What is celebrated and examined in this exhibition is work from those moments Godie seemed to treasure, moments she could transform and express herself with abandon. Those whimsical self-portraits behind the photo booth curtain, documented her private time away from the streets and the deluge of people vying for her attention.
Patterson mused on the significance of these solitary moments for Godie. “The photo booth provided everything that she needed.” She had the time and privacy for introspection where she was the subject, not the object. The photographs were instantly available, so she could just keep on shooting portraits.
She would often use colored pencils or paints to heighten the drama of her photographs, a result that is wonderfully grandiose in another Untitled portrait. Here, Godie is adopting a persona of glamour reminiscent of an Alfred Stieglitz portrait of Georgia O’Keeffe. She is pondering texture here, too. Her cheeks, lips, the blanket, and sweater have all been treated by her hand, giving the portrait not only texture but depth in the study of herself as the subject.
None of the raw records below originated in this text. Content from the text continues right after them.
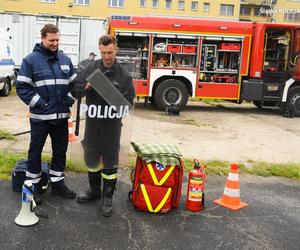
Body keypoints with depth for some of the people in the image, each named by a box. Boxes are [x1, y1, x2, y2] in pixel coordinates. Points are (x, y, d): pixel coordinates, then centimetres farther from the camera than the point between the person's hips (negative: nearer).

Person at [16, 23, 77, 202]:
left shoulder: (65, 59, 8)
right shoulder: (31, 60, -6)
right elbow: (22, 87, -9)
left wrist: (69, 100, 1)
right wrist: (39, 104, -13)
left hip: (62, 116, 5)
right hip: (40, 117, -4)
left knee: (60, 151, 14)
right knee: (35, 152, 7)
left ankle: (58, 183, 29)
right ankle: (32, 186, 22)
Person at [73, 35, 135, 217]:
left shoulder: (123, 75, -6)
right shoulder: (91, 68, 1)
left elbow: (129, 100, -7)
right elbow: (76, 87, 3)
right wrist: (86, 87, -17)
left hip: (112, 123, -3)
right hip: (92, 120, 4)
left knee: (110, 161, 5)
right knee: (91, 157, 16)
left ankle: (108, 197, 19)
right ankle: (95, 190, 36)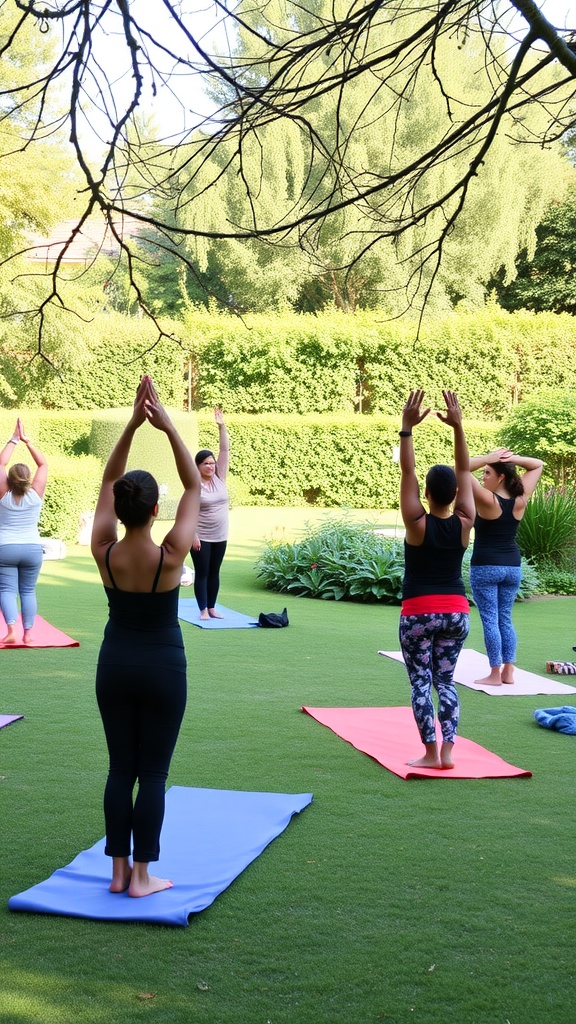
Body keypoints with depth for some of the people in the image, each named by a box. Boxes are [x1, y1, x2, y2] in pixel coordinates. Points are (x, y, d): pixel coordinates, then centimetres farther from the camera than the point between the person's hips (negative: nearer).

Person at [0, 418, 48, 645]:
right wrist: (26, 441, 1)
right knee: (28, 591, 9)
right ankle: (28, 632, 5)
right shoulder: (36, 496, -7)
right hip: (32, 548, 2)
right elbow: (43, 464, 1)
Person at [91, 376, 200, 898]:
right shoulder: (170, 556, -18)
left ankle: (118, 870, 16)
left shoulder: (104, 553, -11)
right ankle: (142, 877, 7)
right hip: (162, 667, -3)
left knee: (120, 768, 11)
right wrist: (169, 427, -15)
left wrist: (133, 423, -8)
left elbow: (108, 480, -2)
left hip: (115, 664, 3)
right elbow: (194, 487, -10)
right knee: (153, 772, 3)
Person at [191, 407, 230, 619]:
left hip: (220, 537, 5)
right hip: (201, 537, -5)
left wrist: (221, 426, -7)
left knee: (214, 573, 11)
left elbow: (225, 450, 0)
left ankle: (212, 608, 19)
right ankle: (203, 610, 2)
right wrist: (193, 535, -17)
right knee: (202, 573, -1)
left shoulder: (219, 478, 3)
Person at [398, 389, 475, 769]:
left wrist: (407, 428, -14)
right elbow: (465, 472, -1)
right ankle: (448, 750, 3)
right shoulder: (464, 524, -4)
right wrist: (458, 427, -7)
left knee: (421, 681, 2)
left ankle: (430, 753, -2)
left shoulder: (418, 524, -12)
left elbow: (407, 472, -12)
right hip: (457, 611, 4)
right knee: (446, 680, 11)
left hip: (419, 613, -3)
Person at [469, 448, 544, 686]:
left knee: (490, 619, -1)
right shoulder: (520, 500, 0)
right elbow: (537, 465, 12)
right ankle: (508, 671, 15)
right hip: (513, 566, 6)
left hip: (485, 567, -6)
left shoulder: (487, 500, -15)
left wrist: (488, 458, -16)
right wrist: (514, 459, -5)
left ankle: (495, 674, 0)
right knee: (505, 619, 14)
Godie’s photo booth portraits would often accompany a painting and were desired by collectors as much or more than her paintings. There was luck involved in purchasing from her, though, as she often turned people away and adjusted prices as she saw fit at any given moment. Patterson said, “She had to both live life and work on her persona at the same time.” This dilemma is revealed particularly in Irish Rose, a work of mixed media on canvas, which is accompanied by a portrait of Godie holding the canvas. Signed “Artist Lee Godie” the photograph is just a way to trademark her work and her persona. The eyes and the hair are very important in Irish Rose just as they are very important in her self-portraits, where she lingered as she modeled her different selves.
All of these self-portraits have an eccentricity that is easy to envy. Another Untitled, in black and white, profiles Godie in a position of posed regal refinement. Her white sweater compliments her white hair, which is pulled back and rests on the nape of her neck to reveal a feminine collarbone and delicate hands.
The curation of these portraits is intimate and congenial, drawing viewers straight into Godie’s narrative by way of her stunning artwork. As fascinating Godie’s tale is, it is her work that viewers ultimately find irresistible.